• **Listed entries**
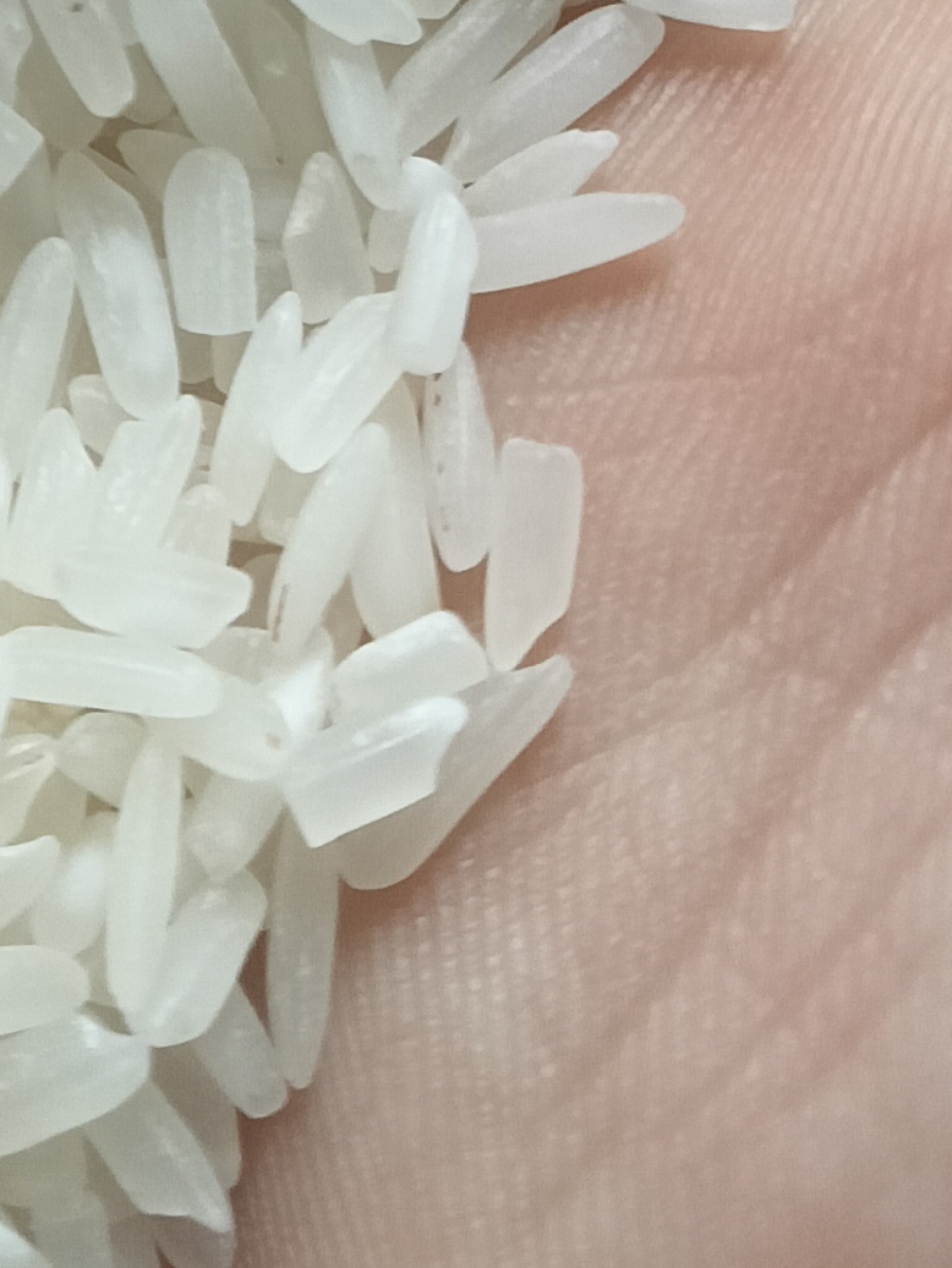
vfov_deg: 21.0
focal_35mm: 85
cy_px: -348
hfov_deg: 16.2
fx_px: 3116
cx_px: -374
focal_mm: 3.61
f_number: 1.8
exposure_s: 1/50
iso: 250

• **Exercise brief**
Give every record again without changing a word. Exclude the pictures.

• **Solution below**
vfov_deg: 21.0
focal_35mm: 85
cy_px: -348
hfov_deg: 16.2
fx_px: 3116
cx_px: -374
focal_mm: 3.61
f_number: 1.8
exposure_s: 1/50
iso: 250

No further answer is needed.